◆ **Problem requirements**
Below are records with pictures in them. Transcribe everything from the line containing "modus te bevatten" down to the line containing "MATERIALIEN MIT LEBENSMITTELKONTAKT", exactly, and leave the pictures behind.
***** Provided material *****
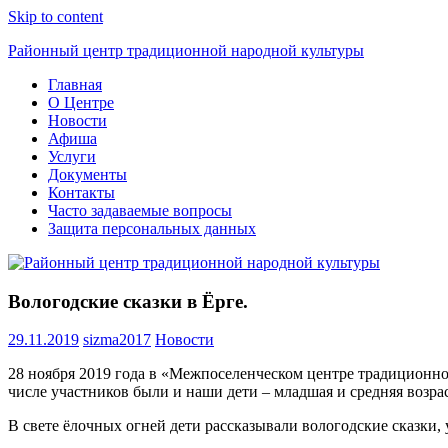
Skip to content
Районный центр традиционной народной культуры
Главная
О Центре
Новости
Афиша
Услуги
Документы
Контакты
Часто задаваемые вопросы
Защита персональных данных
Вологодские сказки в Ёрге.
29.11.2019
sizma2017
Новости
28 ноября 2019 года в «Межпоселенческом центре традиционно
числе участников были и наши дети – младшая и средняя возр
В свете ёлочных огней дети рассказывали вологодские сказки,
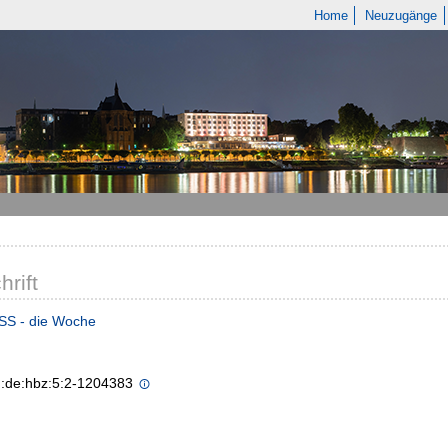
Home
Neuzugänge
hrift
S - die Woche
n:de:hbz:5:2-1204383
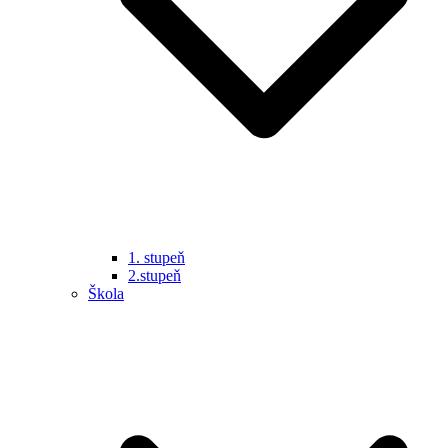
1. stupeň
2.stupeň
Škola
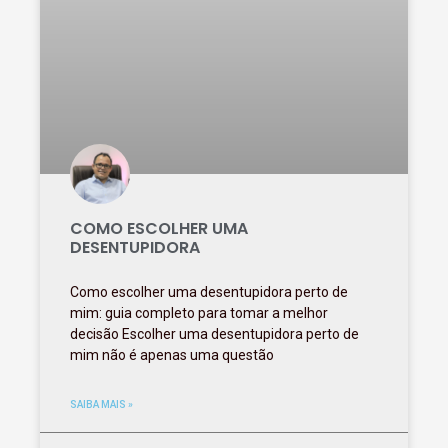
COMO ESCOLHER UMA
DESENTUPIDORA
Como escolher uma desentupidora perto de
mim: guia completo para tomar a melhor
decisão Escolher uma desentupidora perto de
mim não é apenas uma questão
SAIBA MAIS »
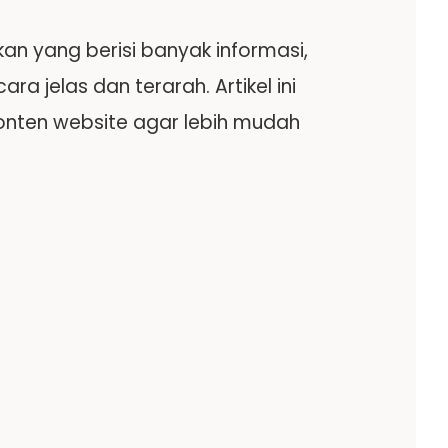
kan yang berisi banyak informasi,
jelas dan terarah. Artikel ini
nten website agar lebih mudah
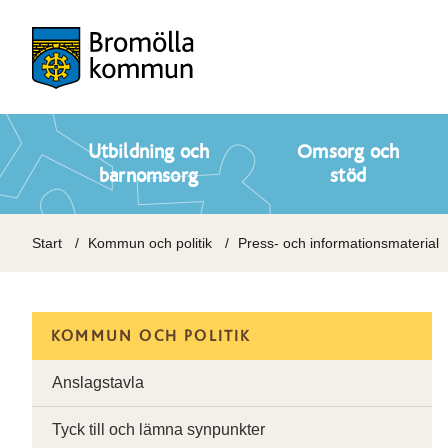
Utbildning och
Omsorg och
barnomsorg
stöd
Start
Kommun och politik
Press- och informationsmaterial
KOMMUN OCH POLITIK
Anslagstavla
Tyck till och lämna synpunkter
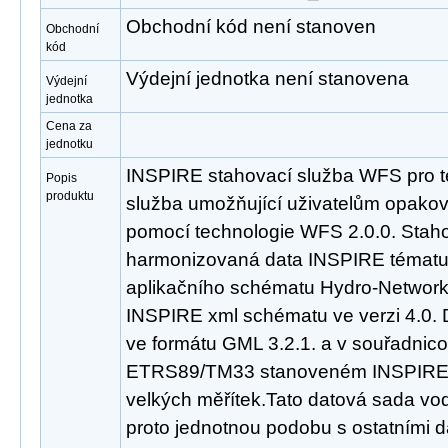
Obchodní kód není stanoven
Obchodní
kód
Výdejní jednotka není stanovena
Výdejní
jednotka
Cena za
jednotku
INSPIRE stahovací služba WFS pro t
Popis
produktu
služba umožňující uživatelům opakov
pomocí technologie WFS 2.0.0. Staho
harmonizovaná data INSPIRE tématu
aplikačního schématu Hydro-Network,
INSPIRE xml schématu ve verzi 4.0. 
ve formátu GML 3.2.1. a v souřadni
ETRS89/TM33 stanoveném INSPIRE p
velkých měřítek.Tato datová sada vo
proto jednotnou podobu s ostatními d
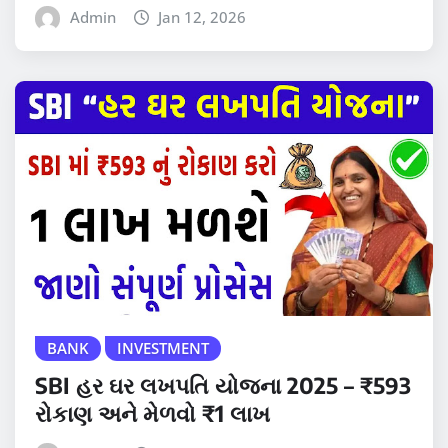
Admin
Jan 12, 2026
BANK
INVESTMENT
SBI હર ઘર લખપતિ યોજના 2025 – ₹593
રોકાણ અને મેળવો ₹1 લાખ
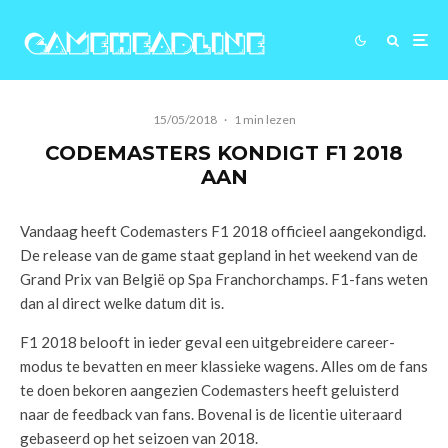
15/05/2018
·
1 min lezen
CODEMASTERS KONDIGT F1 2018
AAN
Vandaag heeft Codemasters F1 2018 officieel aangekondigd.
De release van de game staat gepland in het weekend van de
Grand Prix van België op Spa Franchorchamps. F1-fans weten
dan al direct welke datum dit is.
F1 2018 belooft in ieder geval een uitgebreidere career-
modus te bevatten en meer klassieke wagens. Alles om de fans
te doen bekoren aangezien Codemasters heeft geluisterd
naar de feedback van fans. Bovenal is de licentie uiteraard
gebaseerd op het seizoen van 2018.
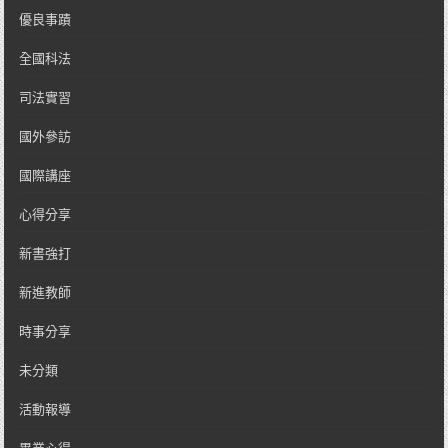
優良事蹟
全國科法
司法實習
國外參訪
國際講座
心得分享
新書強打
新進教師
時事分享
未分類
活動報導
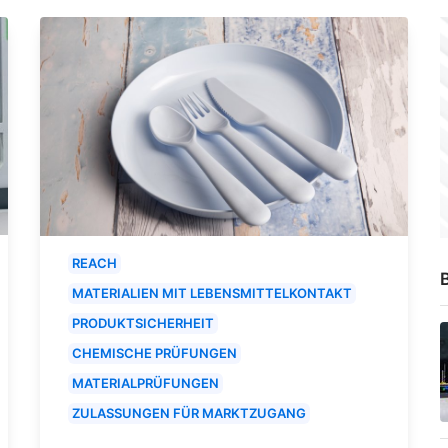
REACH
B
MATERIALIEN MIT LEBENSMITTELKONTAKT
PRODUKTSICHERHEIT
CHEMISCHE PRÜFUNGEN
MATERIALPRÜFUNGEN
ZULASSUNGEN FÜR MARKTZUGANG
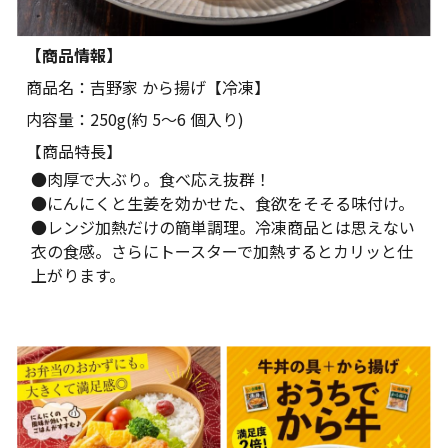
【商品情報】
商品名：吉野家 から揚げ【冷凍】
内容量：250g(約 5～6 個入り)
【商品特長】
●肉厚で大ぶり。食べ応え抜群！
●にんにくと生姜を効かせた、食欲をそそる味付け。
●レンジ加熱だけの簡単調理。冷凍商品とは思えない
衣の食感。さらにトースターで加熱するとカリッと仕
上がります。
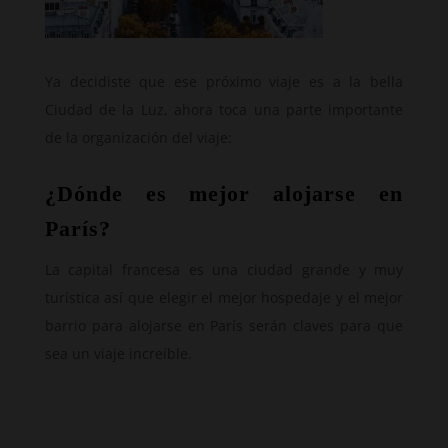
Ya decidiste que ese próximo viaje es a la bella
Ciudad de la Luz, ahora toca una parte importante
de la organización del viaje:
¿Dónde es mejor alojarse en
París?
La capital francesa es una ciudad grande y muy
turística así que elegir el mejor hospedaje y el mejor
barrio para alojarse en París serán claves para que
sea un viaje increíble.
*****
◆ **Completed exercise**
modus te bevatten en meer klassieke wagens. Alles om de fans
te doen bekoren aangezien Codemasters heeft geluisterd
naar de feedback van fans. Bovenal is de licentie uiteraard
gebaseerd op het seizoen van 2018.
優良事蹟
全國科法
司法實習
國外參訪
國際講座
心得分享
新書強打
新進教師
時事分享
未分類
活動報導
REACH
B
MATERIALIEN MIT LEBENSMITTELKONTAKT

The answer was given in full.